··· Selection ···

The prevalence of dysfunctional political governance systems that lead to such situations is not new; most Arab countries have seen their citizens suffer increasing hardships and disparities in daily life needs such as water, electricity, affordable housing and public transport, without a serious response by their government. This leads to situations of greater tension and sometimes violence, because the inadequate government response sees the problem of disparities in services then escalate into a much more volatile problem of citizens who are angered by the fact that their government does not treat them with respect, but rather, in their eyes, with disdain and contempt.

The Egypt situation is the clearest, and also the most troubling for its regional ripple effects. According to a new Human Rights Watch report, between July 2013 and August 2015, Egyptian authorities demolished at least 3,255 residential, commercial, administrative, and community buildings in the Sinai Peninsula along the border with the Gaza Strip, forcibly evicting thousands of people.

···

Reproduce the passage on Arab governance from "The prevalence of" up to and including "disdain and contempt.". The lines that come next are separate material, unrelated to the passage on Arab governance.

··· Dataset content ···

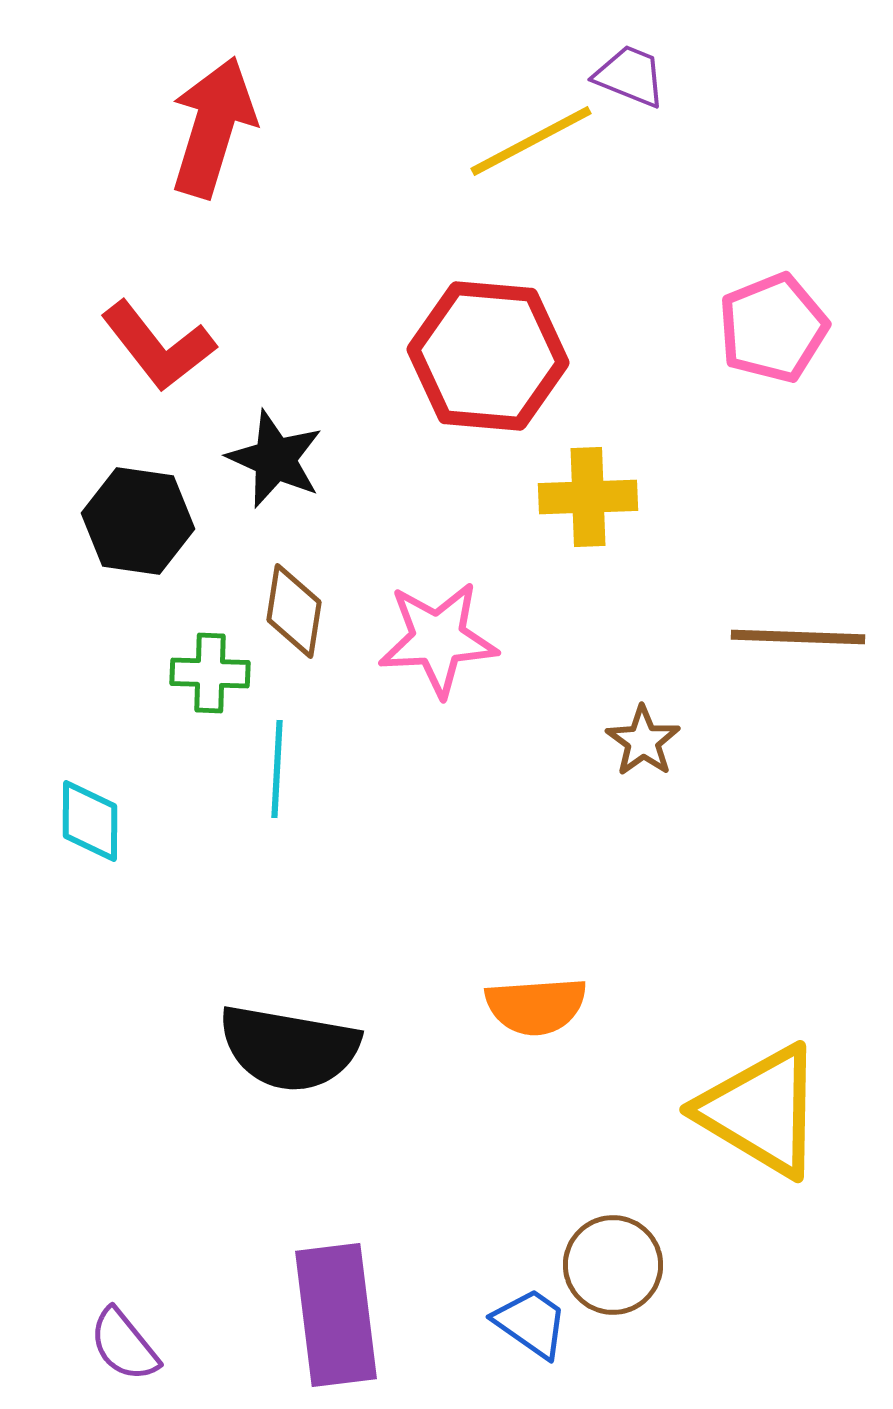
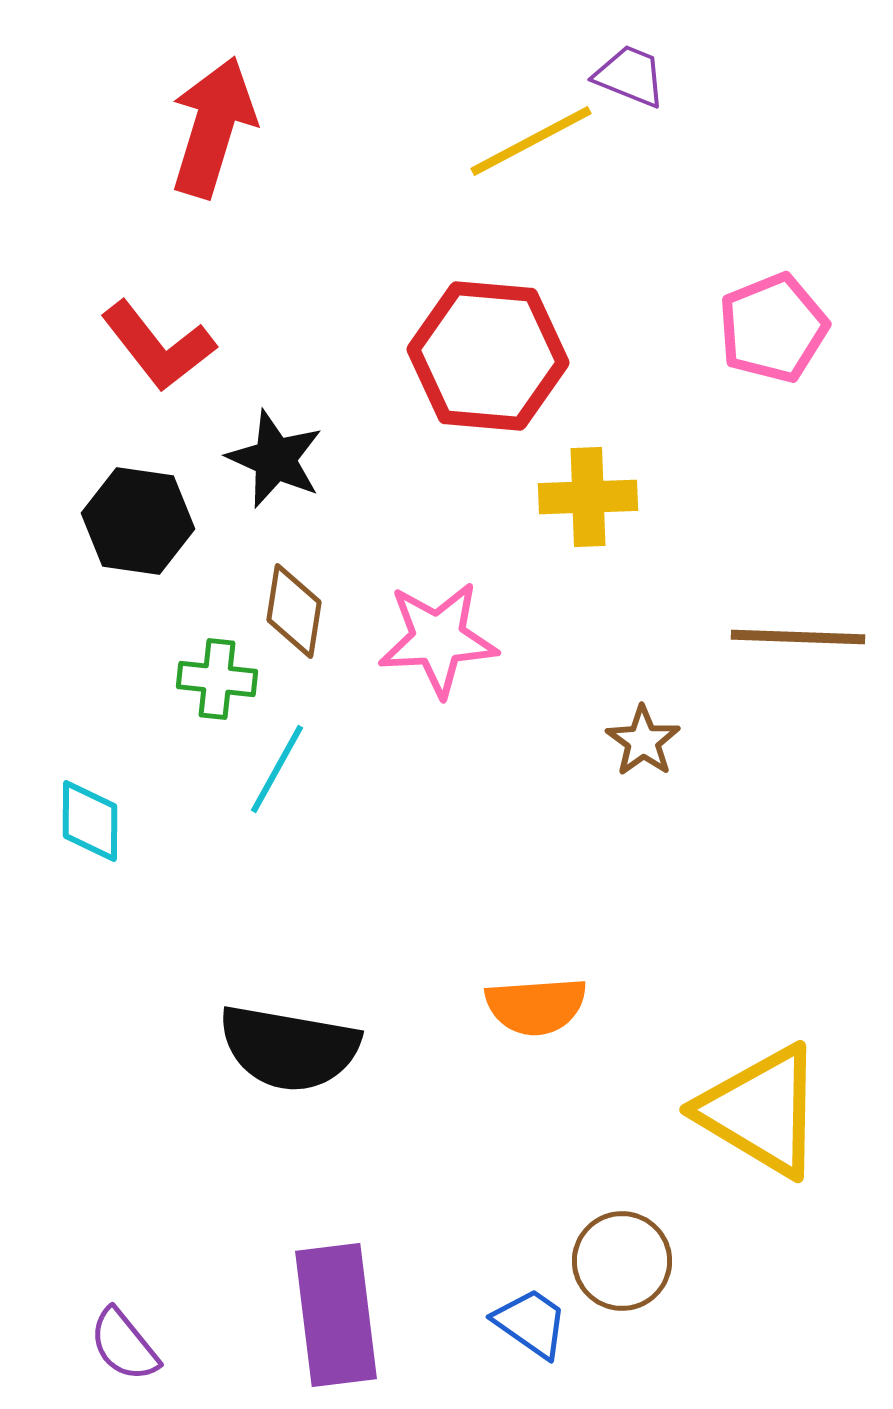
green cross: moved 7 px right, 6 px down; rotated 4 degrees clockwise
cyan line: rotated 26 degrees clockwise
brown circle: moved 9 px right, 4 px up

···

## Written solution
The prevalence of dysfunctional political governance systems that lead to such situations is not new; most Arab countries have seen their citizens suffer increasing hardships and disparities in daily life needs such as water, electricity, affordable housing and public transport, without a serious response by their government. This leads to situations of greater tension and sometimes violence, because the inadequate government response sees the problem of disparities in services then escalate into a much more volatile problem of citizens who are angered by the fact that their government does not treat them with respect, but rather, in their eyes, with disdain and contempt.